DATA RECORDS:
----------------

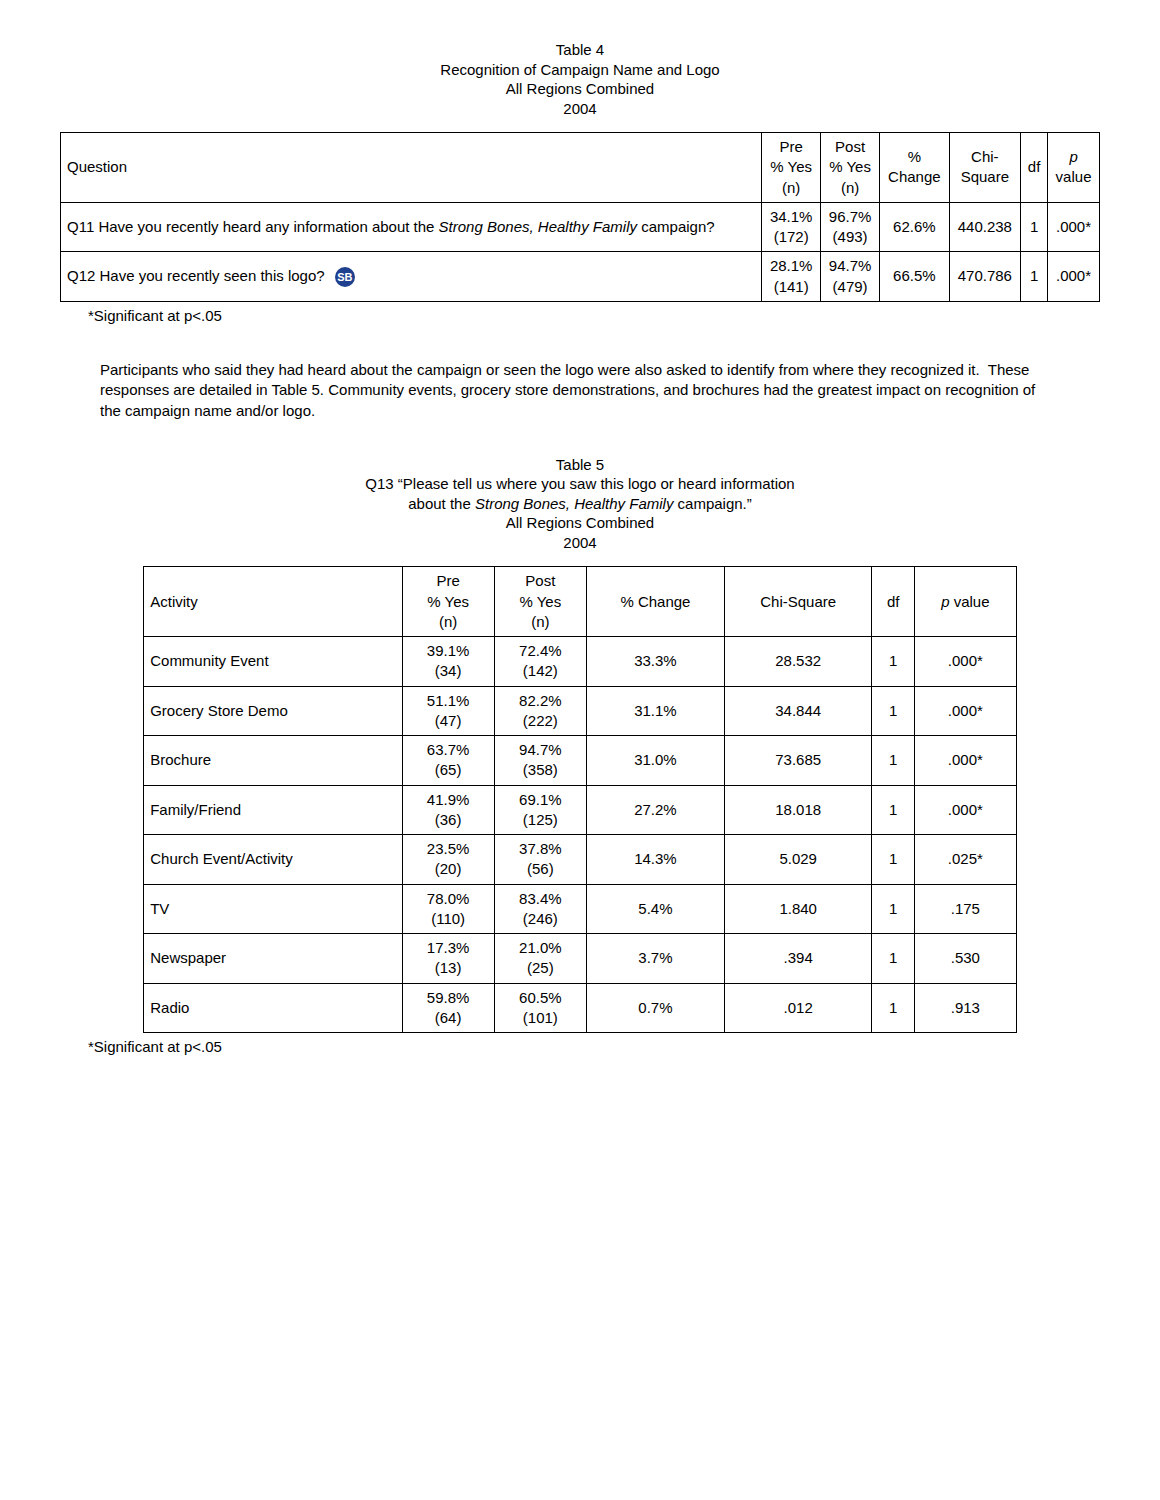Table 4 Recognition of Campaign Name and Logo All Regions Combined 2004
| Question | Pre % Yes (n) | Post % Yes (n) | % Change | Chi- Square | df | p value |
| --- | --- | --- | --- | --- | --- | --- |
| Q11 Have you recently heard any information about the Strong Bones, Healthy Family campaign? | 34.1% (172) | 96.7% (493) | 62.6% | 440.238 | 1 | .000* |
| Q12 Have you recently seen this logo? SB | 28.1% (141) | 94.7% (479) | 66.5% | 470.786 | 1 | .000* |
*Significant at p<.05
Participants who said they had heard about the campaign or seen the logo were also asked to identify from where they recognized it. These responses are detailed in Table 5. Community events, grocery store demonstrations, and brochures had the greatest impact on recognition of the campaign name and/or logo.
Table 5 Q13 “Please tell us where you saw this logo or heard information about the Strong Bones, Healthy Family campaign.” All Regions Combined 2004
| Activity | Pre % Yes (n) | Post % Yes (n) | % Change | Chi-Square | df | p value |
| --- | --- | --- | --- | --- | --- | --- |
| Community Event | 39.1% (34) | 72.4% (142) | 33.3% | 28.532 | 1 | .000* |
| Grocery Store Demo | 51.1% (47) | 82.2% (222) | 31.1% | 34.844 | 1 | .000* |
| Brochure | 63.7% (65) | 94.7% (358) | 31.0% | 73.685 | 1 | .000* |
| Family/Friend | 41.9% (36) | 69.1% (125) | 27.2% | 18.018 | 1 | .000* |
| Church Event/Activity | 23.5% (20) | 37.8% (56) | 14.3% | 5.029 | 1 | .025* |
| TV | 78.0% (110) | 83.4% (246) | 5.4% | 1.840 | 1 | .175 |
| Newspaper | 17.3% (13) | 21.0% (25) | 3.7% | .394 | 1 | .530 |
| Radio | 59.8% (64) | 60.5% (101) | 0.7% | .012 | 1 | .913 |
*Significant at p<.05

----------------

REQUIRED ACTION: From the data above, copy each line that has the string "recently".

REPLY TO THE EXERCISE:
| Q11 Have you recently heard any information about the Strong Bones, Healthy Family campaign? | 34.1% (172) | 96.7% (493) | 62.6% | 440.238 | 1 | .000* |
| Q12 Have you recently seen this logo? SB | 28.1% (141) | 94.7% (479) | 66.5% | 470.786 | 1 | .000* |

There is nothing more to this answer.